Problem description:
Omit the pictures. Transcribe exactly the lines below, from the one with "Fours, Tamim Khan: 0 -> 1" up to and including the last.

==== Record set

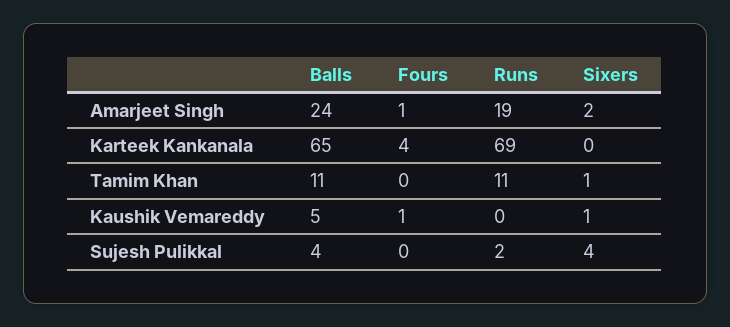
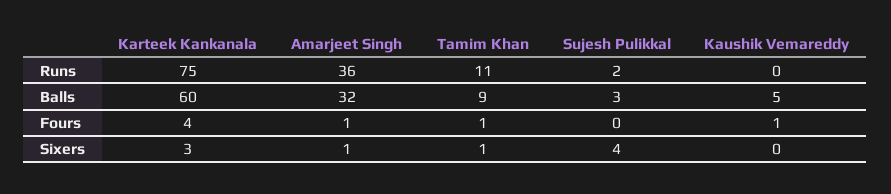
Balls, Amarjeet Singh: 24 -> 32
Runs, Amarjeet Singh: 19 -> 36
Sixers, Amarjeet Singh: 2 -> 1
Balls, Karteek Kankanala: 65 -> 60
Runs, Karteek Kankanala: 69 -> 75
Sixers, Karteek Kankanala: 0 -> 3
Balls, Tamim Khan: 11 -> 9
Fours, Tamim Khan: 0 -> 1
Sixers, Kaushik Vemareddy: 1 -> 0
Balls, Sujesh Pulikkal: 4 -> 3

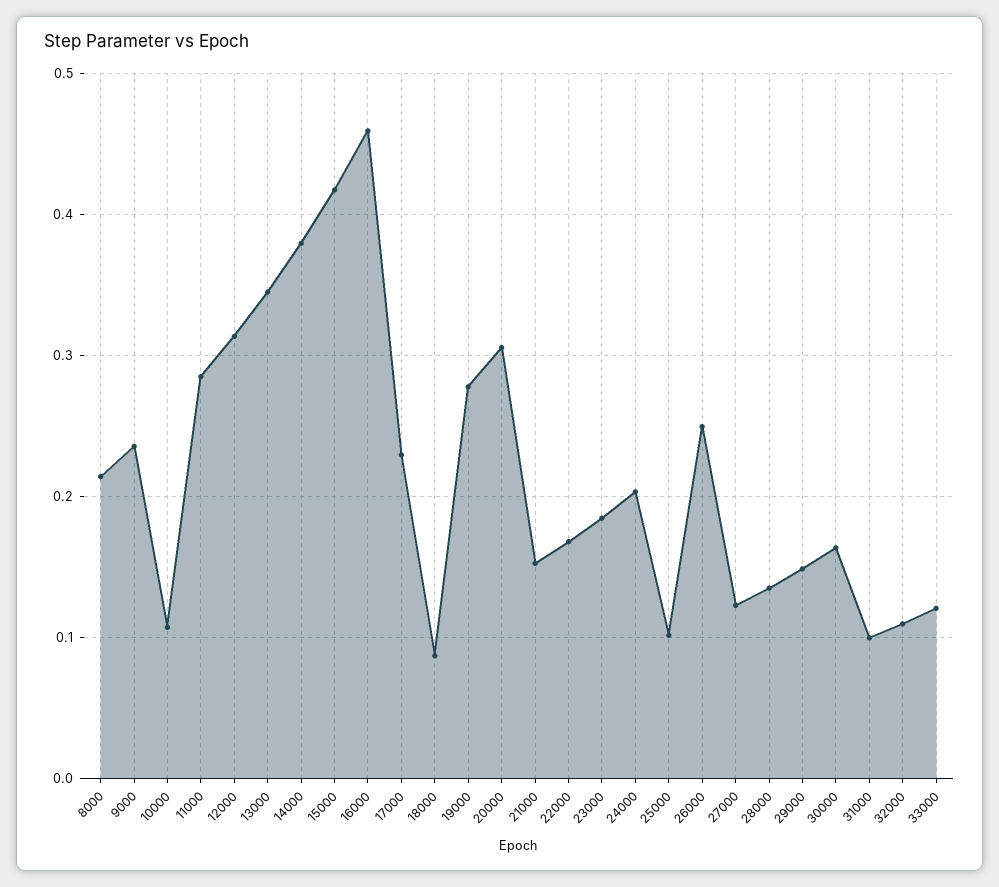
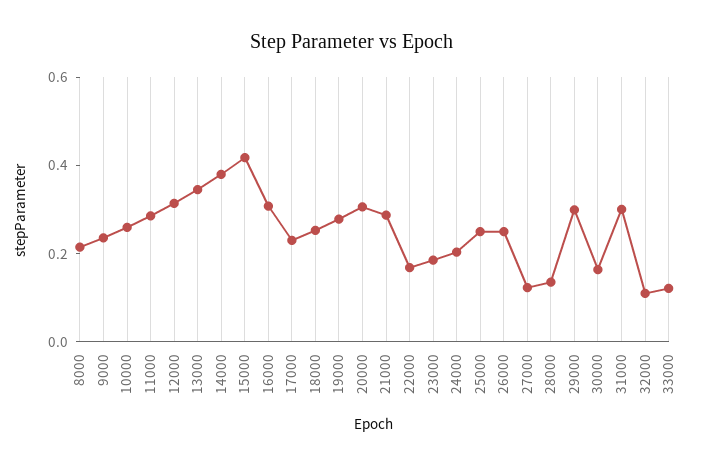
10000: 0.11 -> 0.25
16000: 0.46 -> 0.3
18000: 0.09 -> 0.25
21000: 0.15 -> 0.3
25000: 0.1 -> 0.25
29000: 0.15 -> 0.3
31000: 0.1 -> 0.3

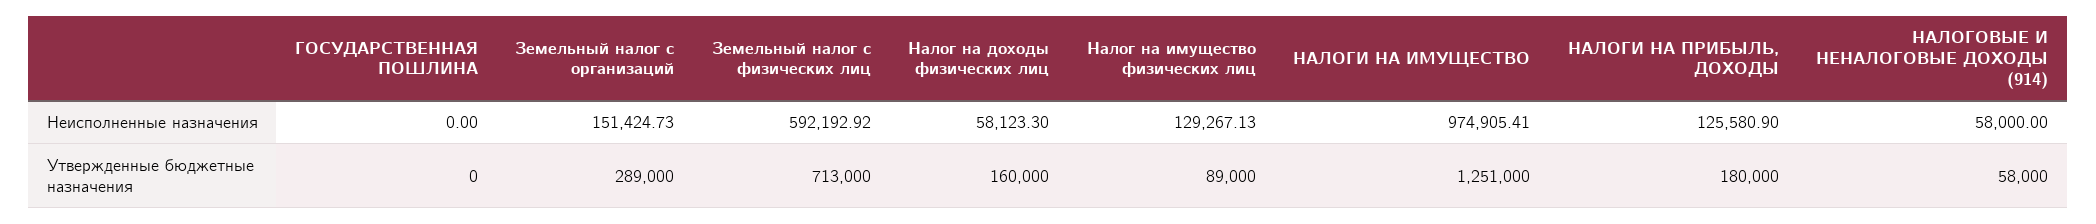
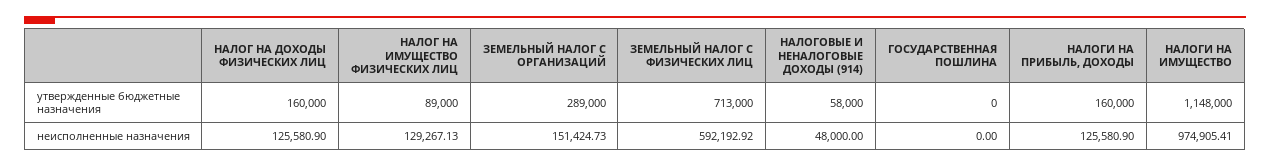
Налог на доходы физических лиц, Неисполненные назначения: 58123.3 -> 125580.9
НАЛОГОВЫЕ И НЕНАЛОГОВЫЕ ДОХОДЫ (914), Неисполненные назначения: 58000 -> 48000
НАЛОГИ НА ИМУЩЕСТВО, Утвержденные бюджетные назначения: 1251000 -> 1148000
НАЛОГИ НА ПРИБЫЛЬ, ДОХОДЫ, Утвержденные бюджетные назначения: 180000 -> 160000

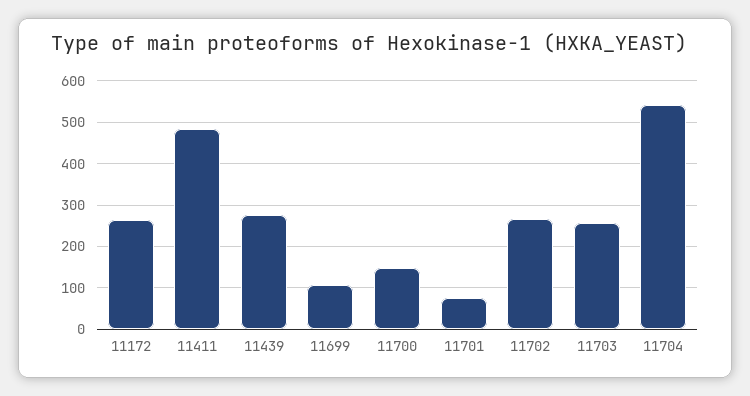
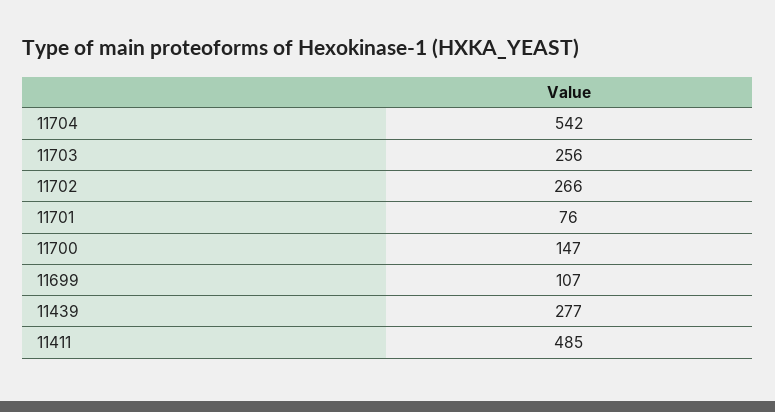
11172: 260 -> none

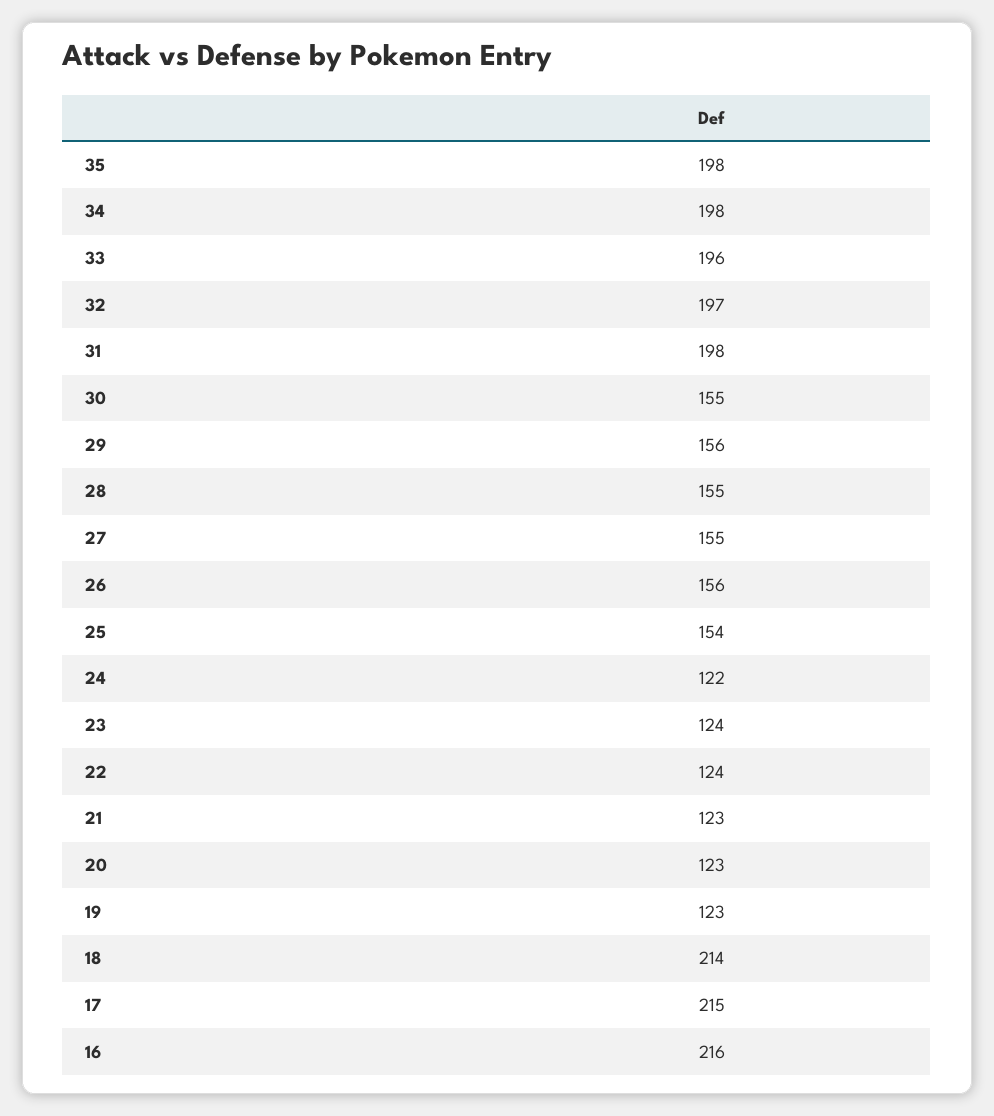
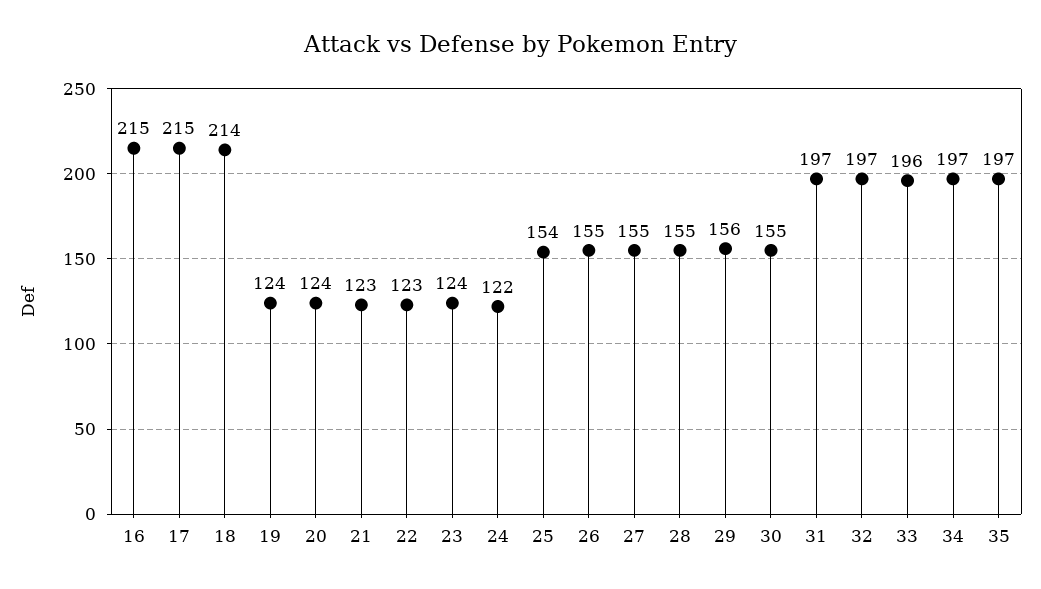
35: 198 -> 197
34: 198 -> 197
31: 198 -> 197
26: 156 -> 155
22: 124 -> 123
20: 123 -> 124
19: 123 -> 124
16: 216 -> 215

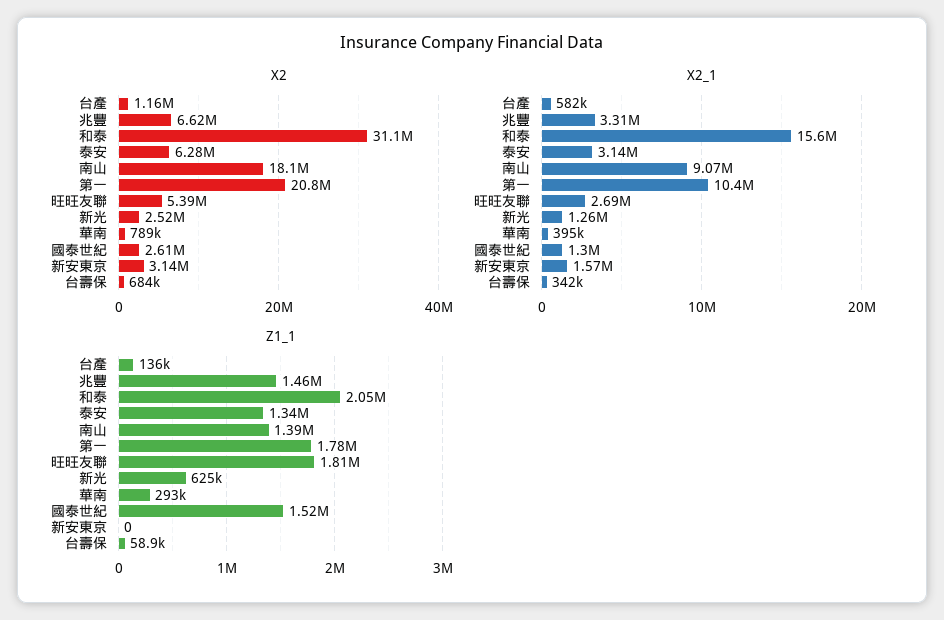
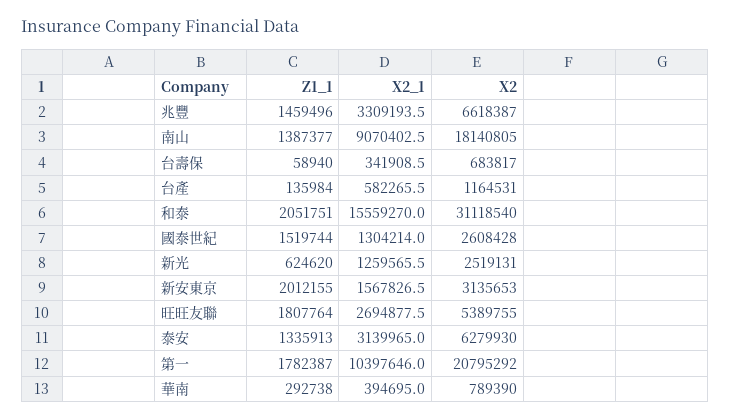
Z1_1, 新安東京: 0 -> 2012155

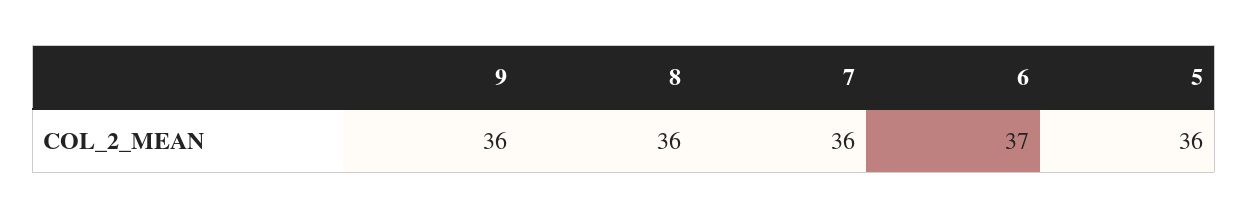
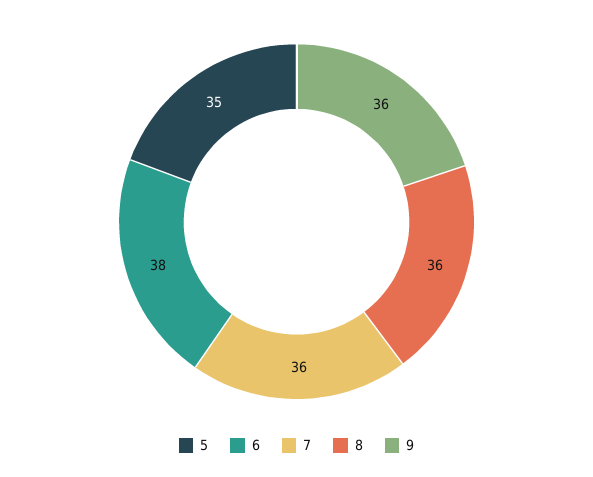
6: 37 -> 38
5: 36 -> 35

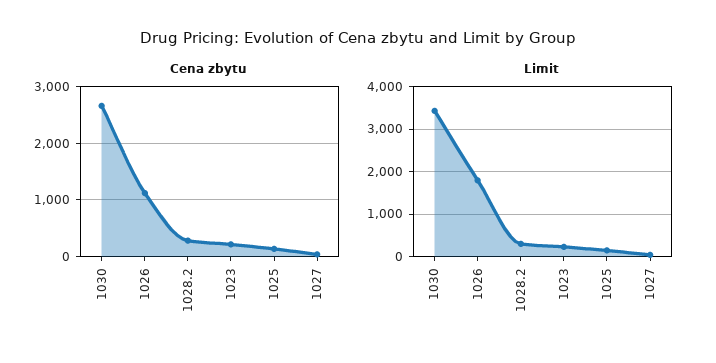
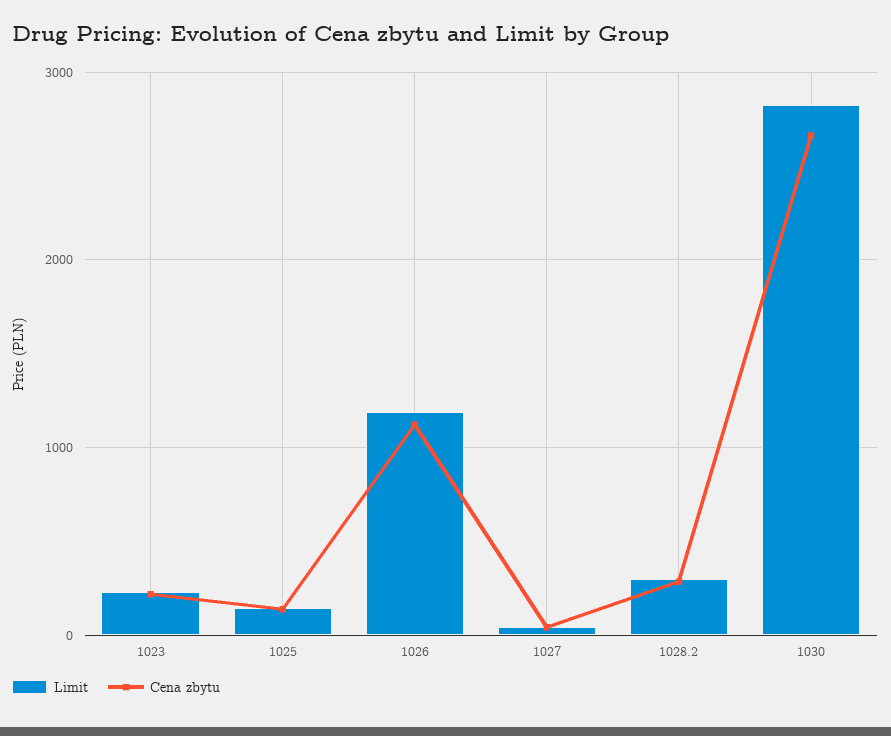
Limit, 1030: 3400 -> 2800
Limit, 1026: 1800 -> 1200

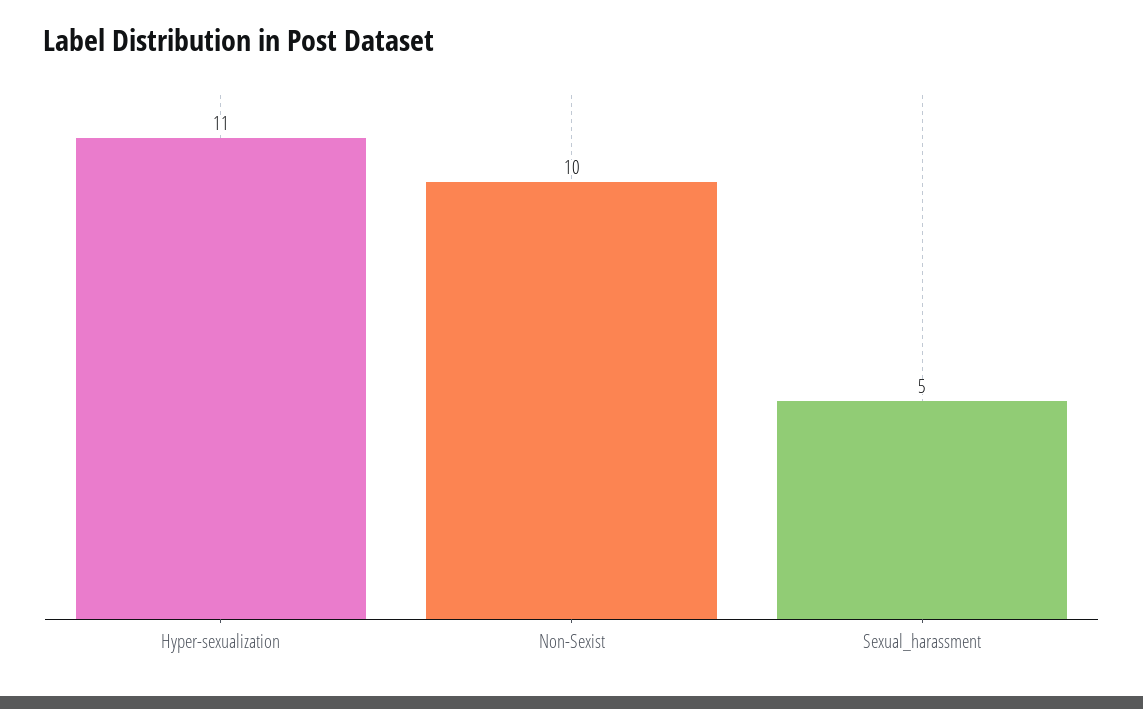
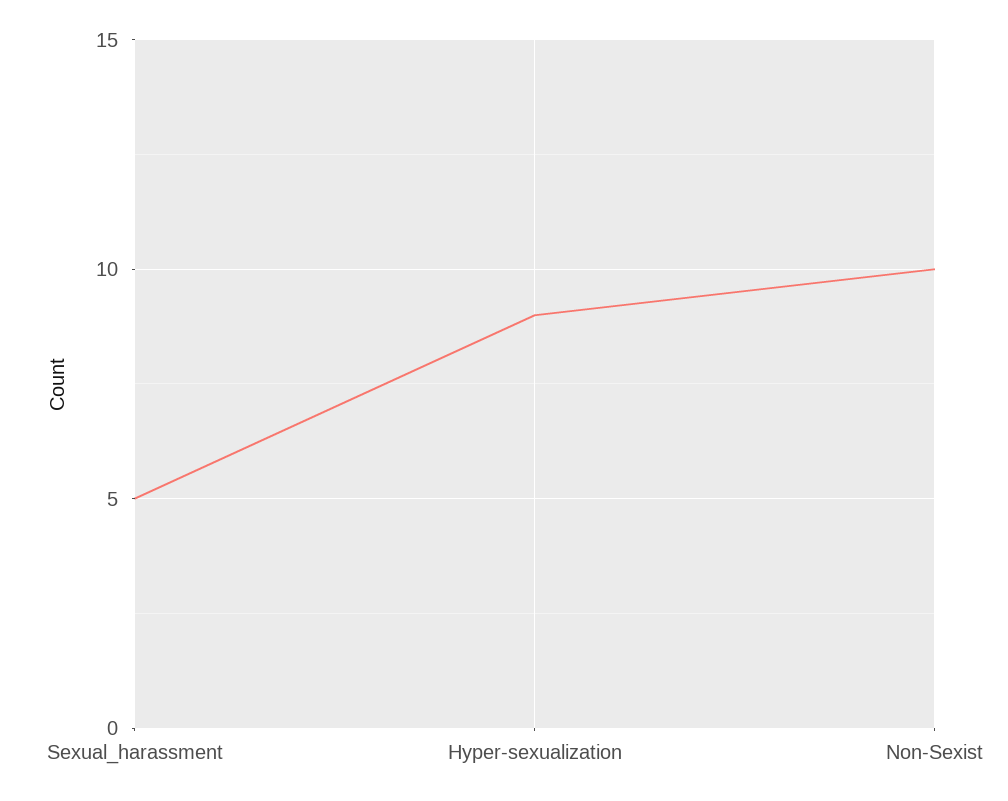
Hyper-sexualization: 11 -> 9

========

Task output:
Fours, Tamim Khan: 0 -> 1
Sixers, Kaushik Vemareddy: 1 -> 0
Balls, Sujesh Pulikkal: 4 -> 3

10000: 0.11 -> 0.25
16000: 0.46 -> 0.3
18000: 0.09 -> 0.25
21000: 0.15 -> 0.3
25000: 0.1 -> 0.25
29000: 0.15 -> 0.3
31000: 0.1 -> 0.3

Налог на доходы физических лиц, Неисполненные назначения: 58123.3 -> 125580.9
НАЛОГОВЫЕ И НЕНАЛОГОВЫЕ ДОХОДЫ (914), Неисполненные назначения: 58000 -> 48000
НАЛОГИ НА ИМУЩЕСТВО, Утвержденные бюджетные назначения: 1251000 -> 1148000
НАЛОГИ НА ПРИБЫЛЬ, ДОХОДЫ, Утвержденные бюджетные назначения: 180000 -> 160000

11172: 260 -> none

35: 198 -> 197
34: 198 -> 197
31: 198 -> 197
26: 156 -> 155
22: 124 -> 123
20: 123 -> 124
19: 123 -> 124
16: 216 -> 215

Z1_1, 新安東京: 0 -> 2012155

6: 37 -> 38
5: 36 -> 35

Limit, 1030: 3400 -> 2800
Limit, 1026: 1800 -> 1200

Hyper-sexualization: 11 -> 9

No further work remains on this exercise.